■ Description of the task
Write only how many lines of the listing below include the string "front".

*** Source material ***

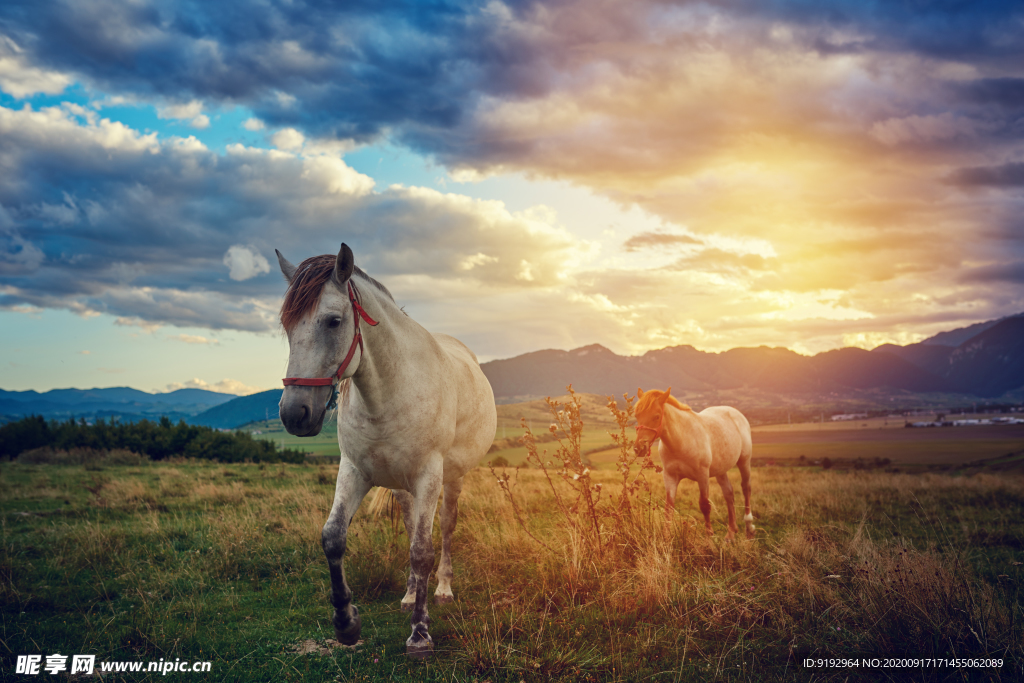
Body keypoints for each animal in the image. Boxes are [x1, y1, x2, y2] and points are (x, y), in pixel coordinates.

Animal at [272, 244, 495, 655]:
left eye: (333, 321)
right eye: (287, 326)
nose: (295, 414)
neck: (390, 391)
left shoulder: (429, 475)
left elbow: (423, 549)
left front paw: (420, 634)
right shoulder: (354, 470)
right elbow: (333, 537)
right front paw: (346, 623)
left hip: (452, 479)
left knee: (445, 528)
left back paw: (442, 589)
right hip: (400, 484)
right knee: (409, 525)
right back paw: (409, 595)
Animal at [630, 389, 753, 540]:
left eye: (657, 416)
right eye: (637, 415)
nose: (639, 448)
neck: (681, 440)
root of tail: (736, 412)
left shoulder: (702, 476)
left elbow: (705, 505)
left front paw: (709, 537)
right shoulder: (670, 476)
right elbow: (669, 507)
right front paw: (666, 538)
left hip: (744, 461)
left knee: (746, 488)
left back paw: (749, 528)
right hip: (721, 470)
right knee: (729, 493)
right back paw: (730, 533)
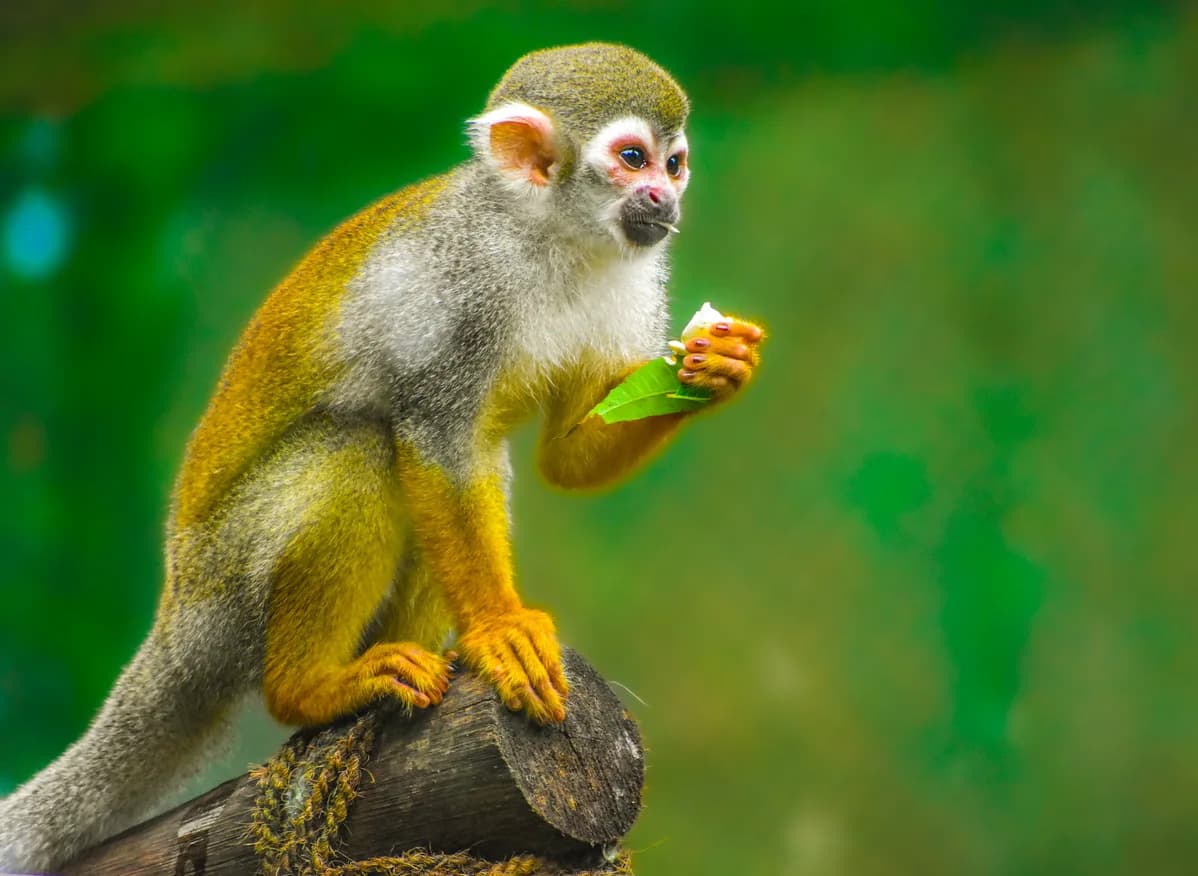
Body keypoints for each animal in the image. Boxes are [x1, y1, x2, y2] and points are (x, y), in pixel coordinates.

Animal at [0, 42, 764, 872]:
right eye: (631, 159)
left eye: (675, 162)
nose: (664, 196)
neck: (548, 240)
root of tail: (176, 614)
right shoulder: (453, 292)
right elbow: (433, 435)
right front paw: (500, 628)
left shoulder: (632, 276)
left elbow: (562, 458)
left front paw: (719, 369)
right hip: (229, 585)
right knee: (366, 450)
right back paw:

***

■ Answer space
6